- **Selected text**:
━━━━━━━━━━

Deploying DevLake

Introduction

Apache DevLake is a powerful open-source dev data platform that helps engineering teams collect, analyze, and visualize development metrics from multiple data sources. It integrates with popular tools like GitHub, GitLab, Jira, Jenkins, and more to provide comprehensive insights into your engineering processes, DORA metrics, sprint analytics, and code quality.

Deploying DevLake on Klutch.sh gives you a managed, scalable platform for running your engineering metrics dashboard with support for persistent storage, secure environment variables, and production-grade reliability. This guide walks you through deploying DevLake using a Dockerfile, configuring databases, setting up persistent volumes, and following production best practices.

━━━━━━━━━━

- **Required actions**:
A. Condense the paragraph in the DevLake guide that begins "Apache DevLake is a powerful" into a short bulleted list that keeps its main facts.
B. Reproduce the DevLake guide word for word from "Apache DevLake is" up to and including "and code quality.".

- **Data entries**:
━━━━━━━━━━

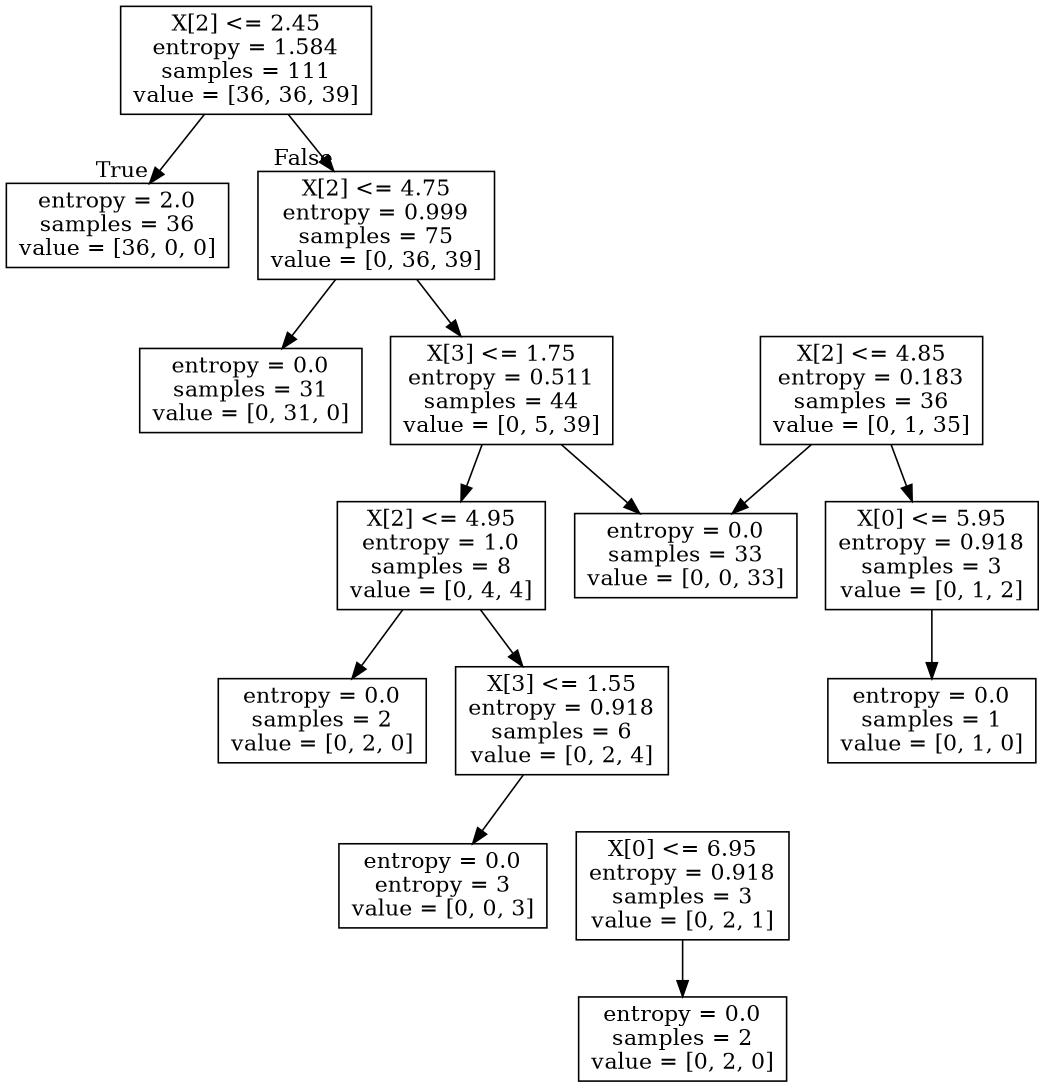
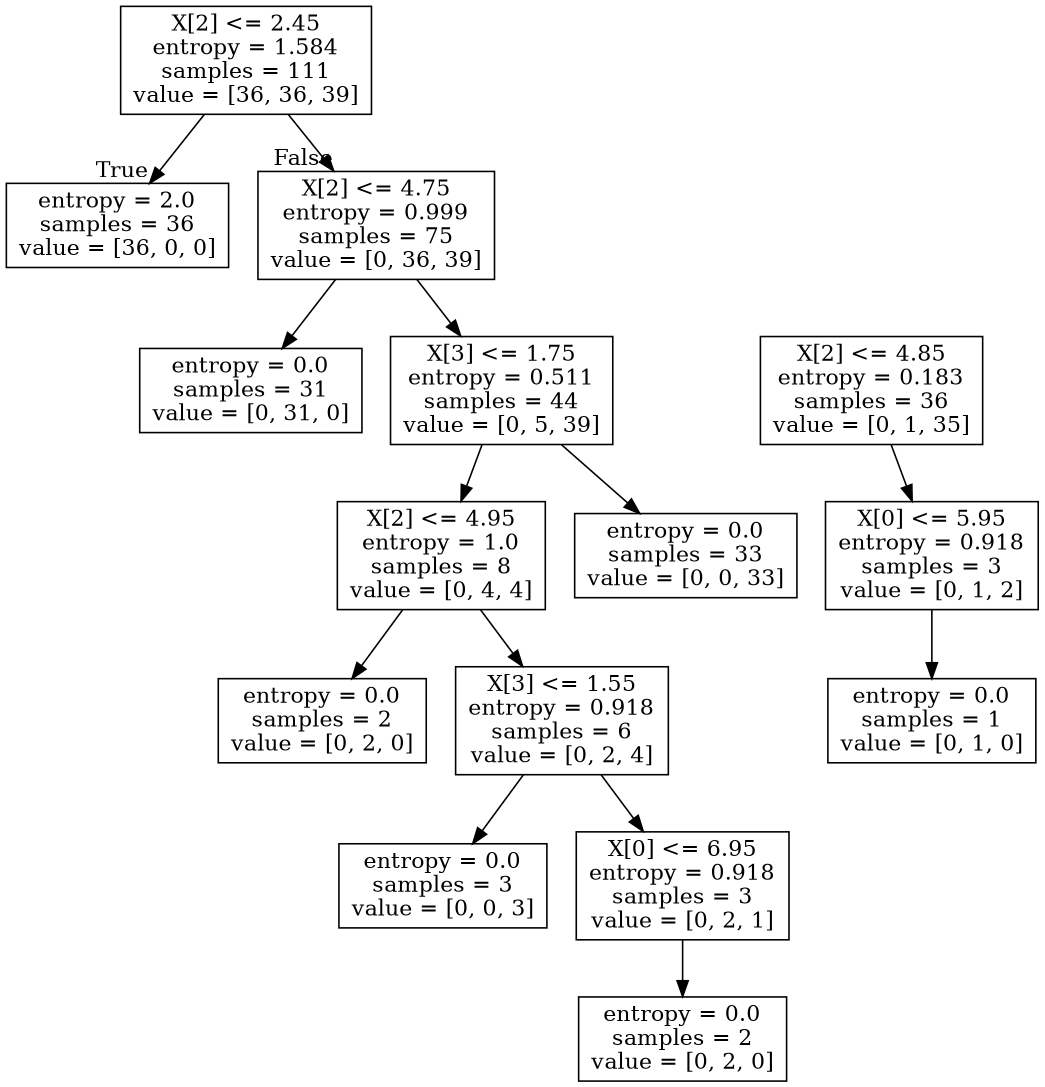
  digraph {
    node [shape=box]
    n1 [label="X[2] <= 2.45\nentropy = 1.584\nsamples = 111\nvalue = [36, 36, 39]"]
    n2 [label="entropy = 2.0\nsamples = 36\nvalue = [36, 0, 0]"]
    n3 [label="X[2] <= 4.75\nentropy = 0.999\nsamples = 75\nvalue = [0, 36, 39]"]
    n4 [label="entropy = 0.0\nsamples = 31\nvalue = [0, 31, 0]"]
    n5 [label="X[3] <= 1.75\nentropy = 0.511\nsamples = 44\nvalue = [0, 5, 39]"]
    n6 [label="X[2] <= 4.95\nentropy = 1.0\nsamples = 8\nvalue = [0, 4, 4]"]
    n7 [label="entropy = 0.0\nsamples = 33\nvalue = [0, 0, 33]"]
    n8 [label="entropy = 0.0\nsamples = 2\nvalue = [0, 2, 0]"]
    n9 [label="X[3] <= 1.55\nentropy = 0.918\nsamples = 6\nvalue = [0, 2, 4]"]
    n10 [label="X[2] <= 4.85\nentropy = 0.183\nsamples = 36\nvalue = [0, 1, 35]"]
    n11 [label="X[0] <= 5.95\nentropy = 0.918\nsamples = 3\nvalue = [0, 1, 2]"]
-   n12 [label="entropy = 0.0\nentropy = 3\nvalue = [0, 0, 3]"]
+   n12 [label="entropy = 0.0\nsamples = 3\nvalue = [0, 0, 3]"]
    n13 [label="X[0] <= 6.95\nentropy = 0.918\nsamples = 3\nvalue = [0, 2, 1]"]
    n14 [label="entropy = 0.0\nsamples = 2\nvalue = [0, 2, 0]"]
    n15 [label="entropy = 0.0\nsamples = 1\nvalue = [0, 1, 0]"]
    n1 -> n2 [headlabel=True labelangle=45 labeldistance=2.5]
    n1 -> n3 [headlabel=False labelangle=-45 labeldistance=2.5]
    n3 -> n4
    n3 -> n5
    n5 -> n6
    n5 -> n7
    n6 -> n8
    n6 -> n9
    n9 -> n12
-   n10 -> n7
+   n9 -> n13
    n10 -> n11
    n11 -> n15
    n13 -> n14
  }
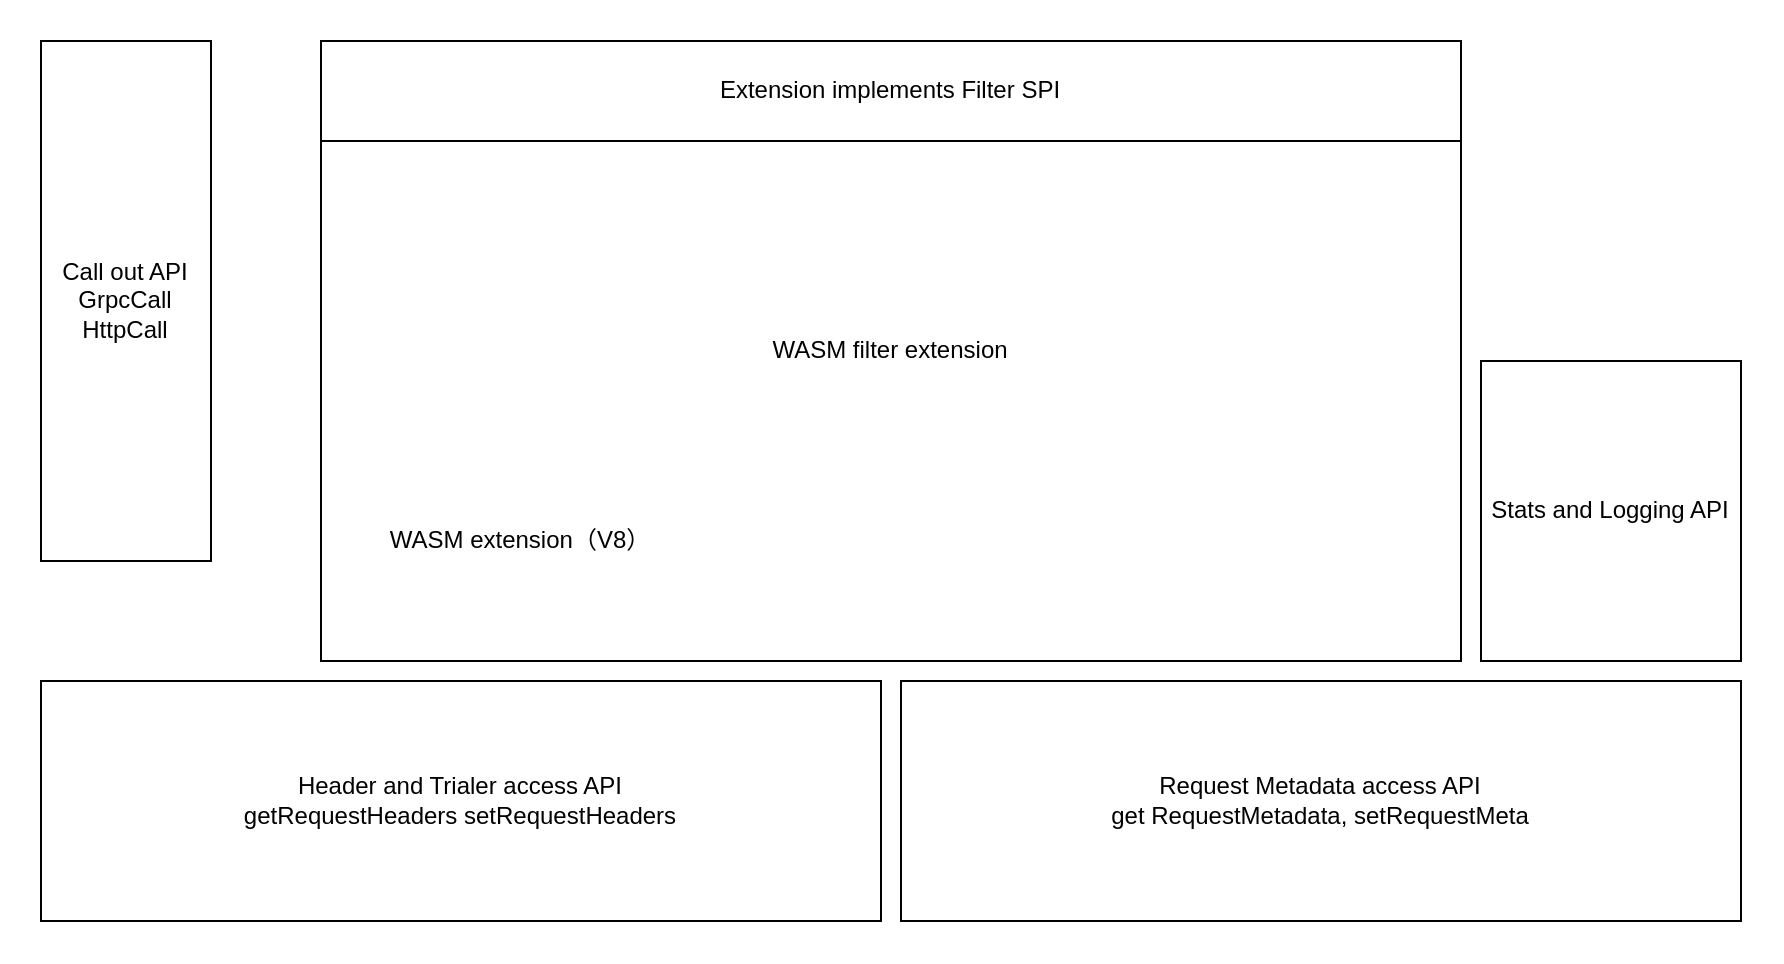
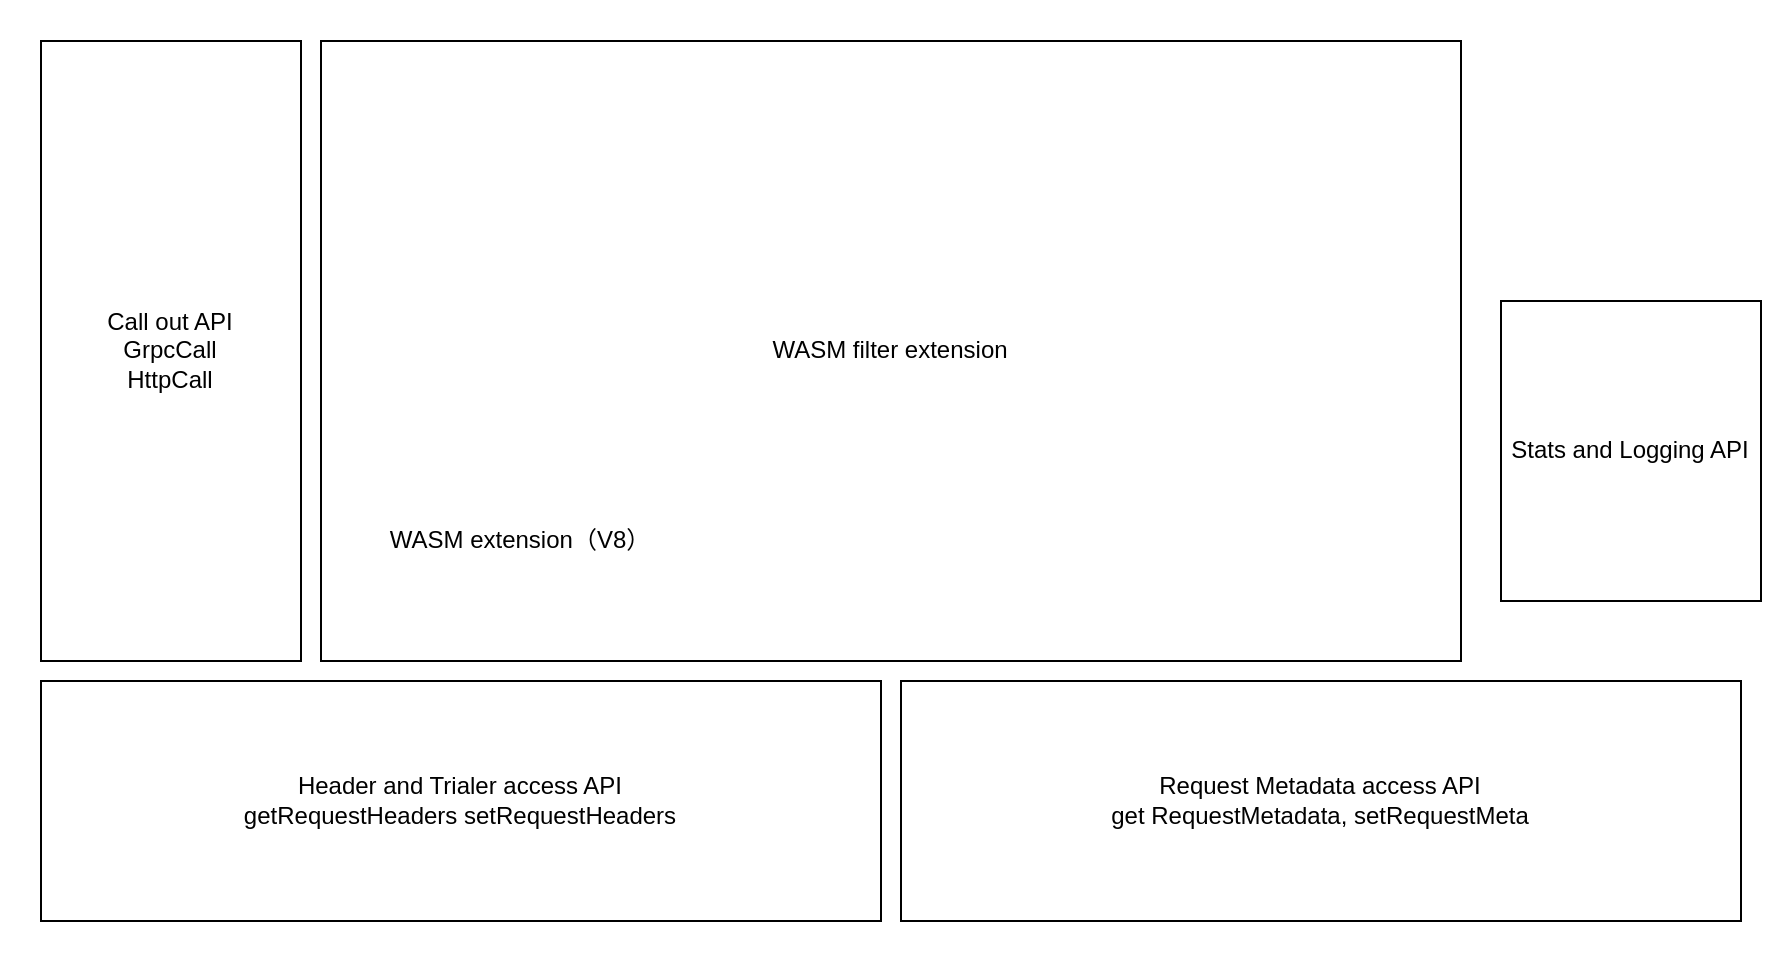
  <mxCell id="0" />
  <mxCell id="1" parent="0" />
  <mxCell id="2" value="WASM filter extension" style="rounded=0;whiteSpace=wrap;html=1;" vertex="1" parent="1"><mxGeometry x="160" y="20" width="570" height="310" as="geometry" /></mxCell>
- <mxCell id="3" value="Extension implements Filter SPI" style="rounded=0;whiteSpace=wrap;html=1;" vertex="1" parent="1"><mxGeometry x="160" y="20" width="570" height="50" as="geometry" /></mxCell>
  <mxCell id="4" value="WASM extension（V8）" style="text;html=1;strokeColor=none;fillColor=none;align=center;verticalAlign=middle;whiteSpace=wrap;rounded=0;" vertex="1" parent="1"><mxGeometry x="190" y="240" width="140" height="60" as="geometry" /></mxCell>
- <mxCell id="5" value="Stats and Logging API" style="rounded=0;whiteSpace=wrap;html=1;" vertex="1" parent="1"><mxGeometry x="740" y="180" width="130" height="150" as="geometry" /></mxCell>
- <mxCell id="6" value="Call out API&lt;br&gt;GrpcCall&lt;br&gt;HttpCall" style="rounded=0;whiteSpace=wrap;html=1;" vertex="1" parent="1"><mxGeometry x="20" y="20" width="85" height="260" as="geometry" /></mxCell>
+ <mxCell id="5" value="Stats and Logging API" style="rounded=0;whiteSpace=wrap;html=1;" vertex="1" parent="1"><mxGeometry x="750" y="150" width="130" height="150" as="geometry" /></mxCell>
+ <mxCell id="6" value="Call out API&lt;br&gt;GrpcCall&lt;br&gt;HttpCall" style="rounded=0;whiteSpace=wrap;html=1;" vertex="1" parent="1"><mxGeometry x="20" y="20" width="130" height="310" as="geometry" /></mxCell>
  <mxCell id="7" value="Header and Trialer access API&lt;br&gt;getRequestHeaders setRequestHeaders" style="rounded=0;whiteSpace=wrap;html=1;" vertex="1" parent="1"><mxGeometry x="20" y="340" width="420" height="120" as="geometry" /></mxCell>
  <mxCell id="8" value="Request Metadata access API&lt;br&gt;get RequestMetadata, setRequestMeta" style="rounded=0;whiteSpace=wrap;html=1;" vertex="1" parent="1"><mxGeometry x="450" y="340" width="420" height="120" as="geometry" /></mxCell>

━━━━━━━━━━

- **Task-by-task results**:
A.
- Apache DevLake is an open-source dev data platform.
- It helps engineering teams collect, analyze, and visualize development metrics from multiple data sources.
- It integrates with tools such as GitHub, GitLab, Jira, and Jenkins.
- It provides insights into engineering processes, DORA metrics, sprint analytics, and code quality.

B.
Apache DevLake is a powerful open-source dev data platform that helps engineering teams collect, analyze, and visualize development metrics from multiple data sources. It integrates with popular tools like GitHub, GitLab, Jira, Jenkins, and more to provide comprehensive insights into your engineering processes, DORA metrics, sprint analytics, and code quality.